In the fourth Little House book, On the Banks of Plum Creek, a big deal is made of the fact that Pa buys Ma a cookstove and she won’t have to cook on an open fire anymore. In spite of this, in Little House in the Big Woods (the book I’m basing my Little House cabin on), a cookstove is mentioned several times. Maybe they left it behind when they moved to Kansas?

Since there are no pictures of the stove in Little House in the Big Woods, and since my cabin’s going to be cramped anyway, and since cooking in a fireplace seems so much more pioneer-y, I decided to forgo the cookstove and just give Ma a fireplace.

I briefly considered buying one of these colonial beauties from Braxton Payne, but it seemed too fancy somehow. Especially compared to this photo of the fireplace in the the Little House in the Big Woods replica cabin in Wisconsin.

There aren’t really any good fireplace illustrations in Little House in the Big Woods, so I also referred to this illustration from Little House on the Prairie.

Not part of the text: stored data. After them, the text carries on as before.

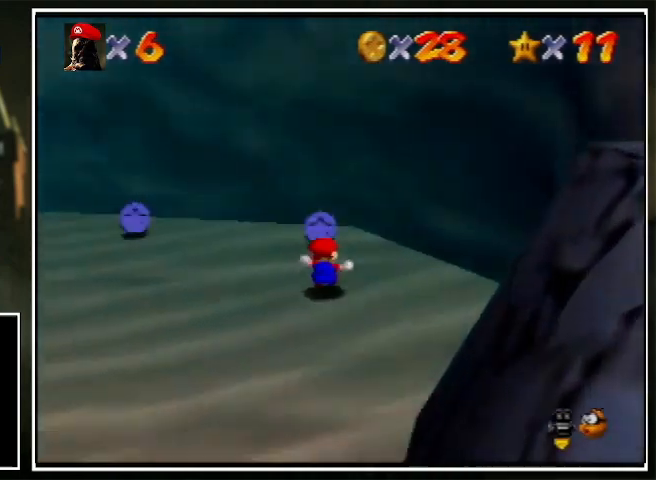
{"buttons": [], "left_stick": "up-left", "events": [[133, "left_stick", "up-left"]]}
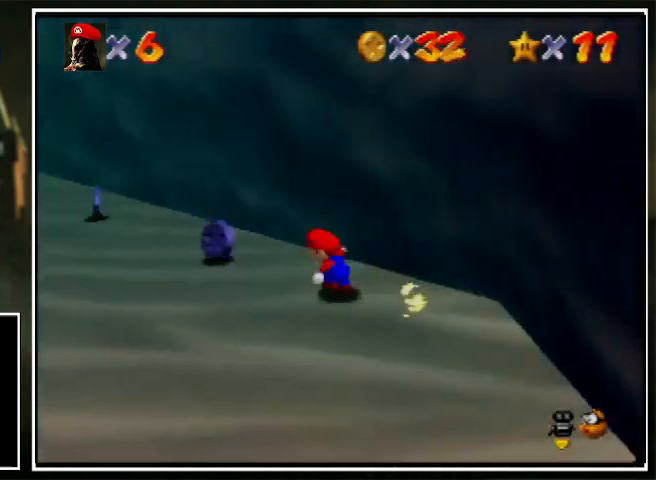
{"buttons": [], "left_stick": "up-left", "events": [[300, "B", "down"], [400, "B", "up"]]}
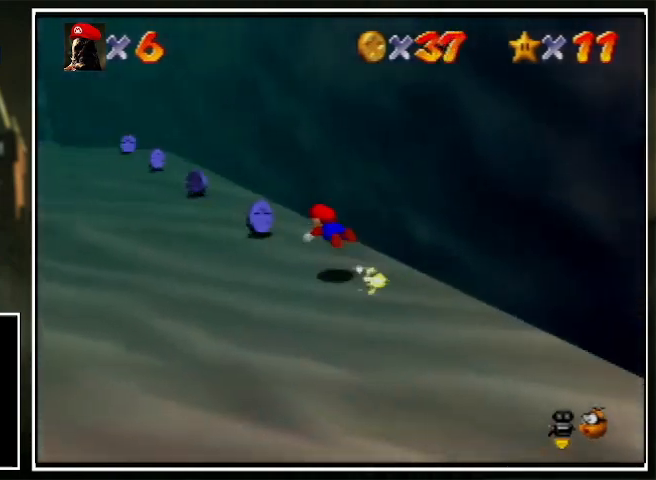
{"buttons": [], "left_stick": "up", "events": [[167, "A", "down"], [233, "B", "down"], [233, "left_stick", "center"], [267, "A", "up"], [267, "B", "up"], [300, "left_stick", "up"]]}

As described and depicted in the book, the Little House on the Prairie fireplace was just a hole in the wall with the inside of the chimney behind it. I opted instead to do a stone hearth around the fireplace as in the photo from the replica of the Pepin cabin. But I really liked the big hanging pot in the illustration and decided to add that to mine. In the absence of a cookstove, Ma needs some way to make soup!